[Records from a data source]
++++++++++
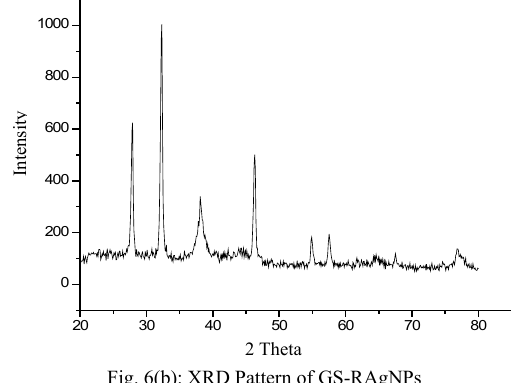
GS-RAgNPsFig. Fig. 5(a): EDAX and SEM of GS-SAgNPs Fig. 6(a): XRD Pattern of GS-SAgNPs Fig. 5(b): EDAX and SEM of GS-RAgNPs Fig. 5(a): EDAX and SEM of GS-SAgNPs Fig. 5(b): EDAX and SEM of Fig. 6(b): XRD Pattern of GS-RAgNPs Fig. 5(b): EDAX and SEM of GS-RAgNPs Fig. 6(a): XRD Pattern of GS-SAgNPs Fig. 6(a): XRD Pattern of GS-SAgNPs Fig. 6(b): XRD Pattern of Fig. 6(b): XRD Pattern of GS-RAgNPs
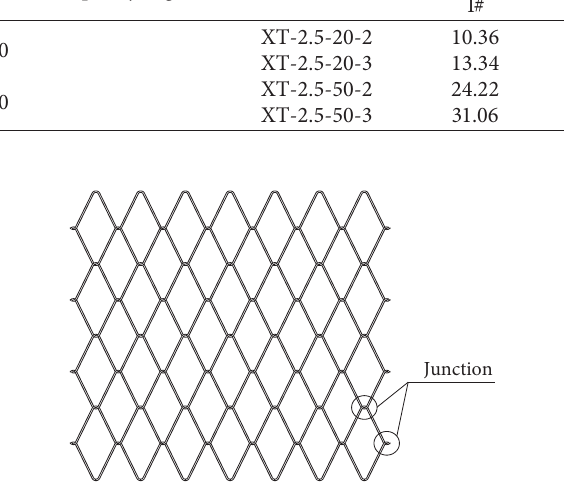
Figure 4: The rock fall slant impact under XT-2.5-20-3 condition. (a) The rock fall is hoisted. (b) The metal flexible net achieves maximum deformation. (c) Rock fall rebound. (d) The rock fall is ejected by the metal flexible net. Table 2: The comparison table of the maximum instantaneous impact forces of the supporting ropes under different working conditions. Rock fall quality (kg)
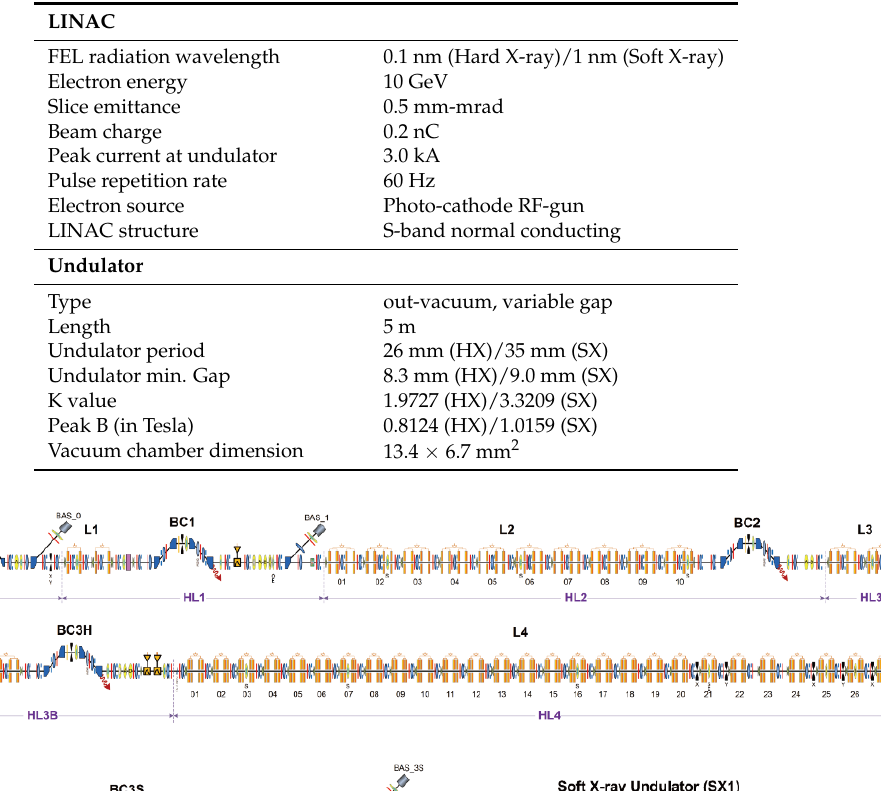
Table 2. Major parameters of PAL-XFEL.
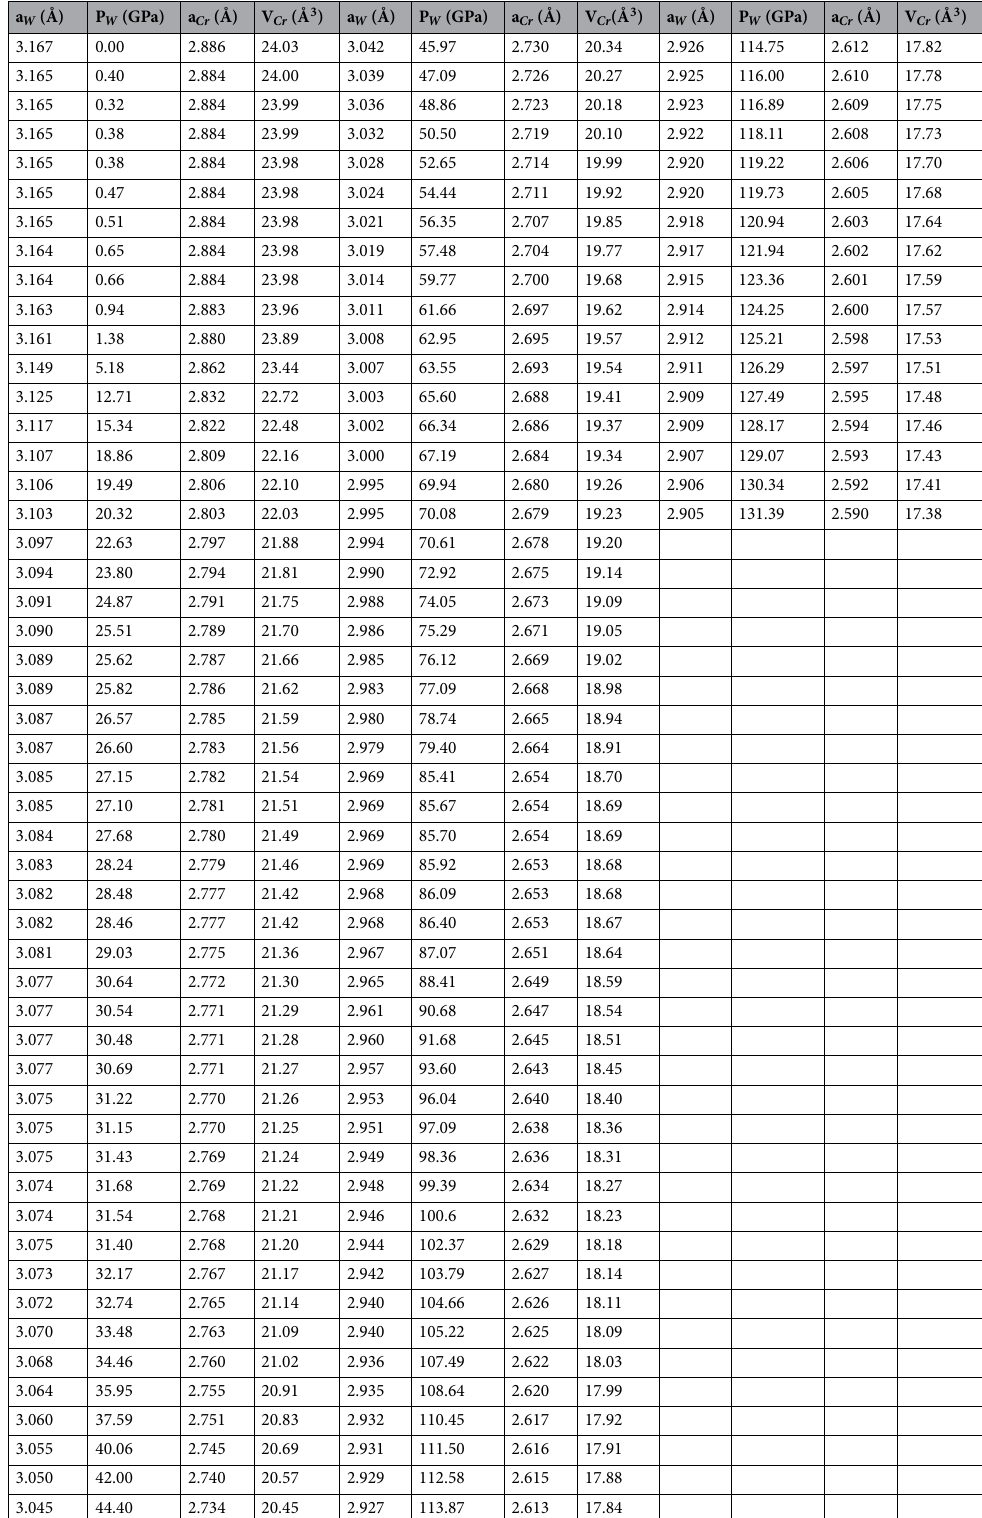
Table 2. The unit-cell parameters of Cr at ambient T as a function of P . All values are obtained using He as pressure transmitting medium. The lattice parameters of W, used for the P 67 measurements, are also reported. The experimental uncertainty of the lattice parameters is lower than 0.003 Å. The uncertainty on pressure measurement increases from 0.06 GPa at ambient P to 0.27 GPa at 200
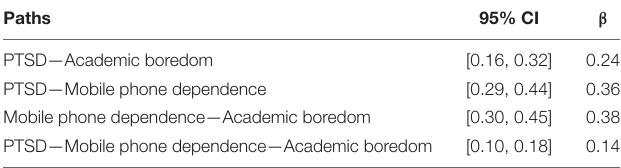
TABLE 2 | Bootstrap test of mediating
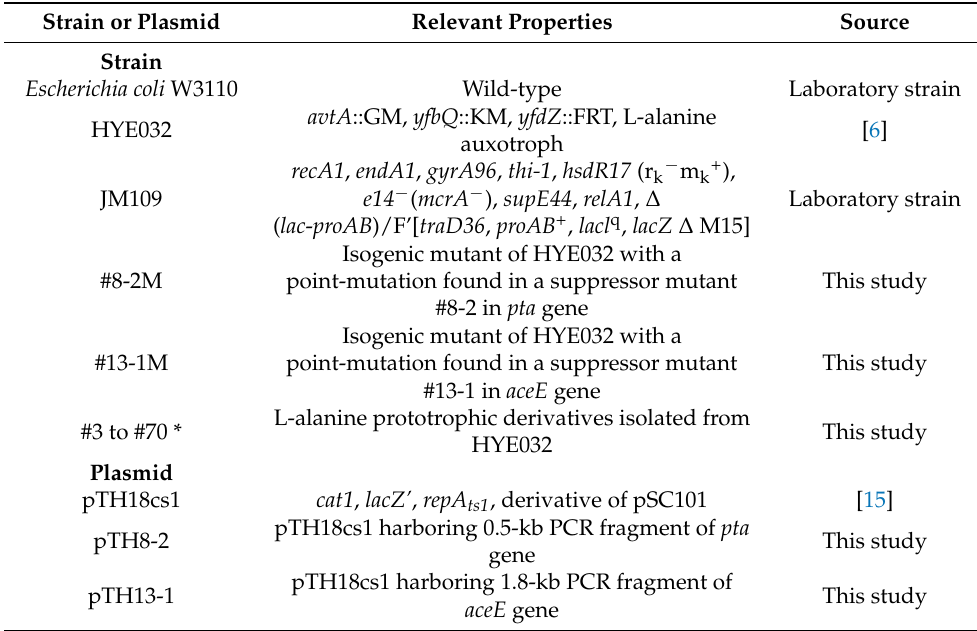
Table 1. Strains and plasmids used in this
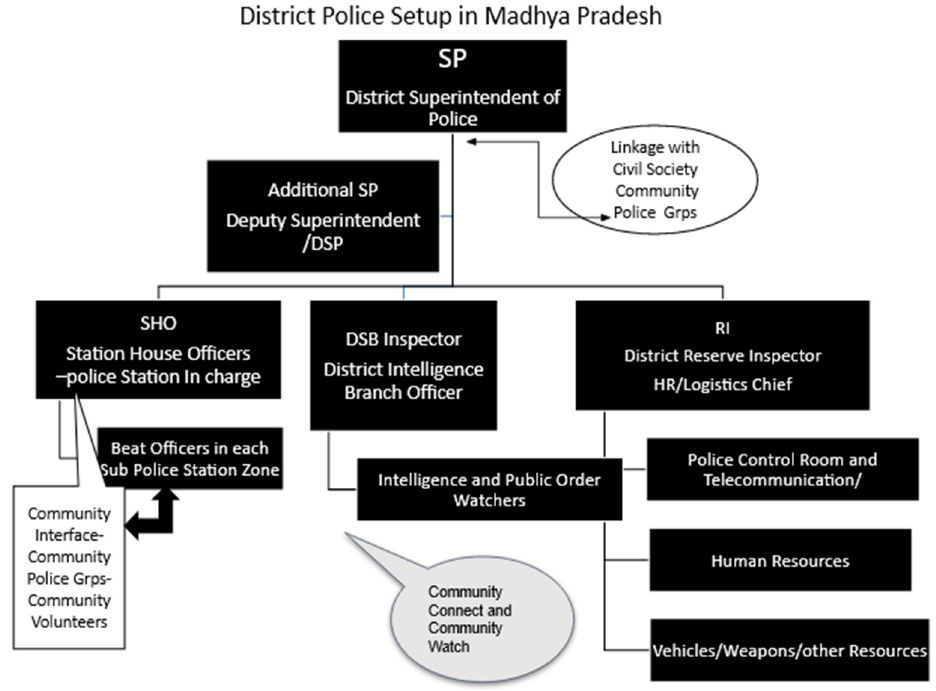
Figure 1. District Level Police Structure.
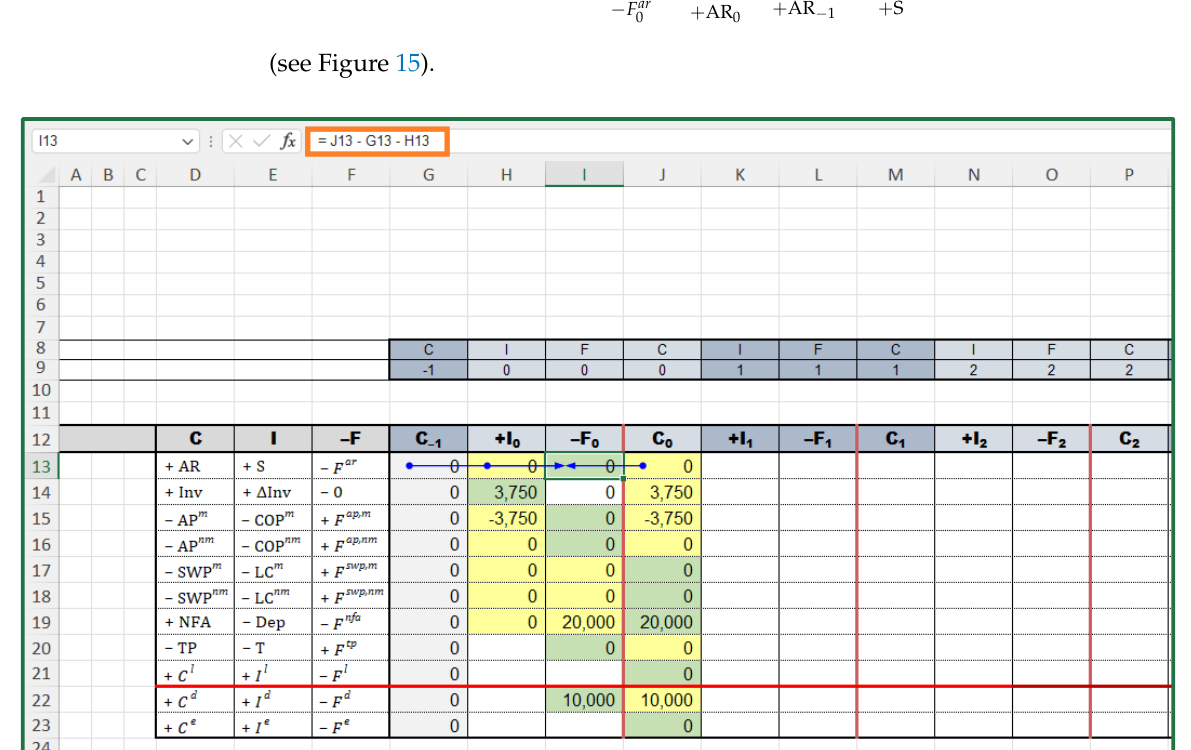
Figure 14. Cell H14 contains the law of motion for ΔInv (cid:2868) (“SplitScreenStrip” sheet). (The cells whose values are provided in “PreCalc” are in yellow and the cells whose values are calculated with the law of motion are in green.)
++++++++++
Apply a filter for "used" to the data above, then copy each line that matches.

> [Reply to the task]
Table 2. The unit-cell parameters of Cr at ambient T as a function of P . All values are obtained using He as pressure transmitting medium. The lattice parameters of W, used for the P 67 measurements, are also reported. The experimental uncertainty of the lattice parameters is lower than 0.003 Å. The uncertainty on pressure measurement increases from 0.06 GPa at ambient P to 0.27 GPa at 200
Table 1. Strains and plasmids used in this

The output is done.